News / Arts & Entertainment

    Emma Watson Turns to Crime in Celebrity-Obsessed Film at Cannes

    Actress Emma Watson poses for photographers during a photo call for the film The Bling Ring at the 66th international film festival, in Cannes, southern France, May 16, 2013.
    Actress Emma Watson poses for photographers during a photo call for the film The Bling Ring at the 66th international film festival, in Cannes, southern France, May 16, 2013.
    Reuters
    British actress Emma Watson has turned to crime in her latest role as part of a celebrity-obsessed teenage gang robbing their Hollywood idols' homes in a film that made its debut at the Cannes film festival on Thursday.
     
    “The Bling Ring”, written and directed by Sofia Coppola, is based on a real-life gang fixated by glamor who tracked their targets' whereabouts online and stole $3 million of luxury goods from celebrities including Paris Hilton and Lindsay Lohan.
     
    Watson, 23, proved her days as Hermione in “Harry Potter” are long gone as she donned skimpy outfits and perfected a Los Angeles accent to play a fictitious version of one of the Bling Ring gang, who were caught in 2009 and sent to jail.
     
    She said her main challenge was to work out why these teenagers, from mainly wealthy backgrounds, were so preoccupied with celebrities.

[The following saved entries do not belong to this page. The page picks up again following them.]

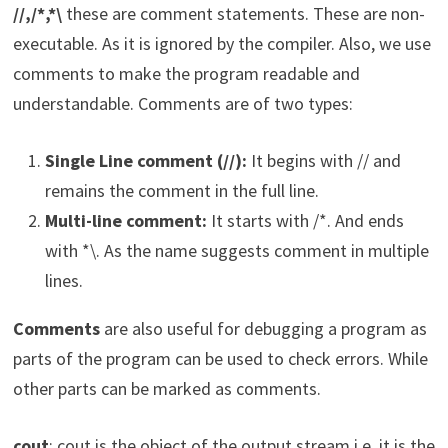
//,/*,*\
these are comment statements. These are non-
executable. As it is ignored by the compiler. Also, we use
comments to make the program readable and
understandable. Comments are of two types:
Single Line comment (//):
It begins with // and
remains the comment in the full line.
Multi-line comment:
It starts with /*. And ends
with *\. As the name suggests comment in multiple
lines.
Comments
are also useful for debugging a program as
parts of the program can be used to check errors. While
other parts can be marked as comments.
cout
: cout is the object of the output stream i.e. it is the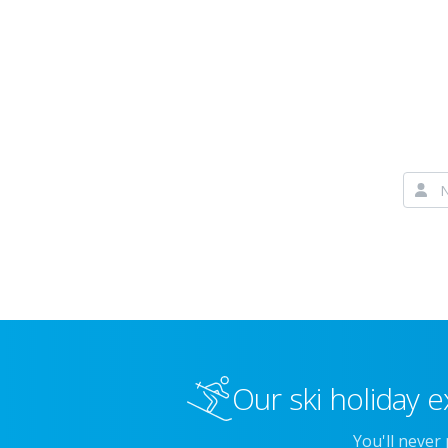
Our ski holiday e
You'll never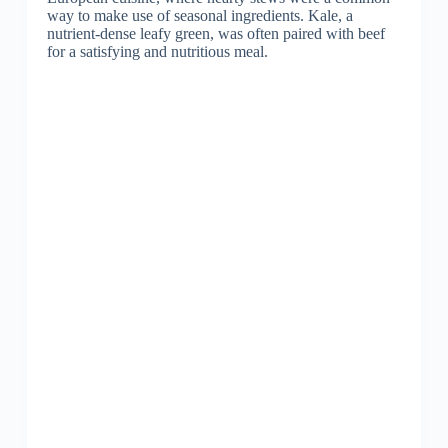
way to make use of seasonal ingredients. Kale, a
nutrient-dense leafy green, was often paired with beef
for a satisfying and nutritious meal.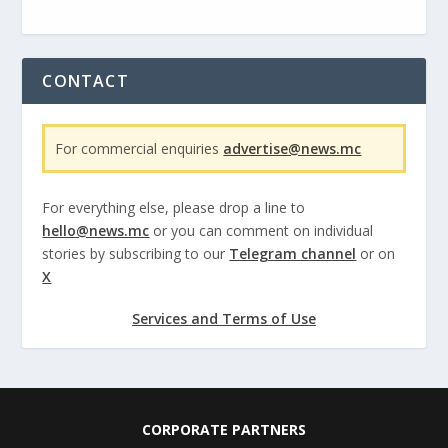
CONTACT
For commercial enquiries
advertise@news.mc
For everything else, please drop a line to
hello@news.mc
or you can comment on individual
stories by subscribing to our
Telegram channel
or on
X
Services and Terms of Use
CORPORATE PARTNERS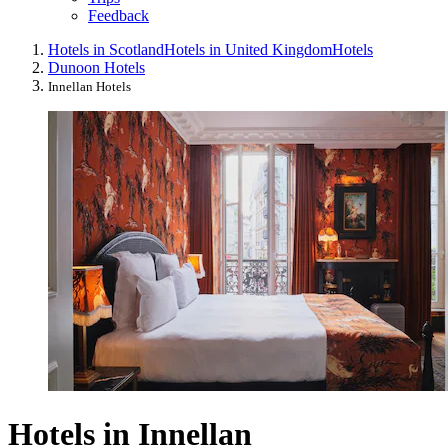
Feedback
Hotels in Scotland
Hotels in United Kingdom
Hotels
Dunoon Hotels
Innellan Hotels
Hotels in Innellan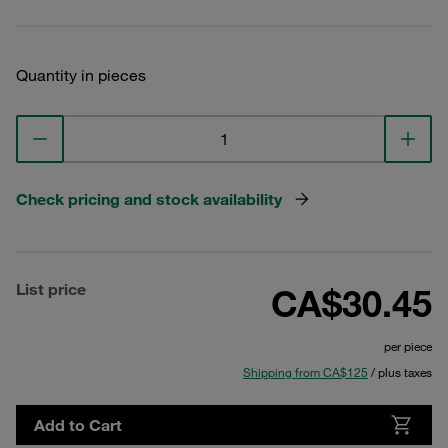
Quantity in pieces
Check pricing and stock availability
List price
CA$30.45
per piece
Shipping from CA$125
/ plus taxes
Add to Cart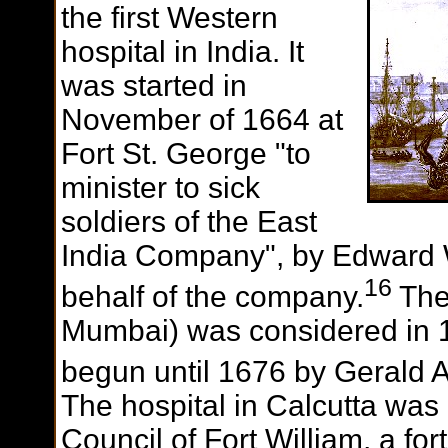
the first Western
hospital in India. It
was started in
November of 1664 at
Fort St. George "to
minister to sick
soldiers of the East
India Company", by Edward Wi
16
behalf of the company.
The
Mumbai) was considered in 1
begun until 1676 by Gerald 
The hospital in Calcutta was
Council of Fort William, a for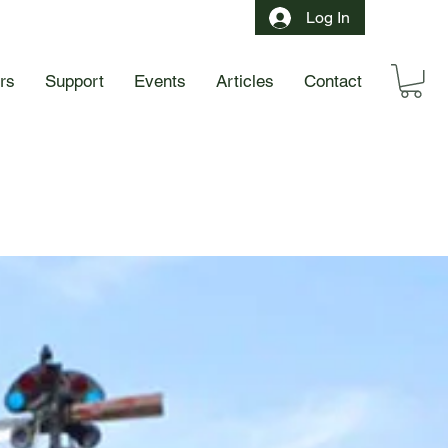
Log In
ors
Support
Events
Articles
Contact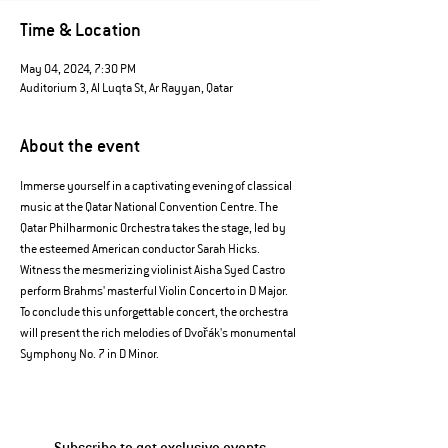
Time & Location
May 04, 2024, 7:30 PM
Auditorium 3, Al Luqta St, Ar Rayyan, Qatar
About the event
Immerse yourself in a captivating evening of classical 
music at the Qatar National Convention Centre. The 
Qatar Philharmonic Orchestra takes the stage, led by 
the esteemed American conductor Sarah Hicks. 
Witness the mesmerizing violinist Aisha Syed Castro 
perform Brahms' masterful Violin Concerto in D Major. 
To conclude this unforgettable concert, the orchestra 
will present the rich melodies of Dvořák's monumental 
Symphony No. 7 in D Minor.
Subscribe to get exclusive events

Her research involved watching reality TV shows like “Keeping up with the Kardashians” and “The Hills.”
     
    “I enjoy the chance to transform into new roles and work with new creative people,” Watson told a news conference on Thursday where her presence creating a frenzy among photographers.
     
    “Harry Potter seems like such a long time ago,” she said.
     
    “The Bling Ring”, which opened the Cannes category “Un Certain Regard” for emerging filmmakers, starts with the teenagers seeing on a gossip website that Paris Hilton is in Las Vegas and guessing she would be the kind of person to leave a key under the mat.
     
    They find her address and in they sneak, returning several times to party in the house and then to other celebrities' homes, helping themselves to Birkin bags, Louboutin shoes, Rolex watches, bling and cash to fund their drug- and alcohol-fuelled party lifestyle, boasting about their acquisitions on Facebook.
     
    World of Excess
     
    Even when their make-believe celebrity world comes crashing down, the teenagers seem oblivious to the gravity of their crimes and more interested in hyping their new-found notoriety.
     
    Alongside Watson, Katie Chang plays Bling Ring leader Rebecca, while Israel Broussard is her submissive lieutenant with Taissa Farmiga and Claire Julien making up the gang.
     
    The film received favourable reviews after a press screening on the second day of the 12-day Cannes festival, described as a “wily critique of celebrity culture” and an “intuitive and atmospheric tale” with a great soundtrack.
     
    This was a welcome reaction for the American Coppola, whose third film “Marie Antoinette” was booed in 2006 when it made its debut at Cannes, the world's biggest film festival.
     
    Coppola said “The Bling Ring”, which opens in the United States in June, was a comment on culture today - both the teenagers' obsession with the celebrity life and the celebrities themselves with houses overflowing with expensive goods.
     
    Paris Hilton, the celebrity heiress, allowed them to film in her real home with shots of a room wall-to-wall with shoes and a pole-dancing table in the middle of a nightclub area.
     
    “The world this film shows is a world of excess,” said Coppola. “[Paris Hilton's] house is very exotic. I have never seen anything like it before.”
     
    Coppola, 42, whose film “Somewhere” won the top prize at the Venice film festival in 2010, said she met two gang members as she wrote the film to garner extra details but she changed the names in the movie, not wanting to add to their celebrity.
     
    She dismissed complaints by some of the Bling Ring members that the film was “trashy and inaccurate”.
     
    “It is not a documentary. I am not too concerned with their reaction,” she said.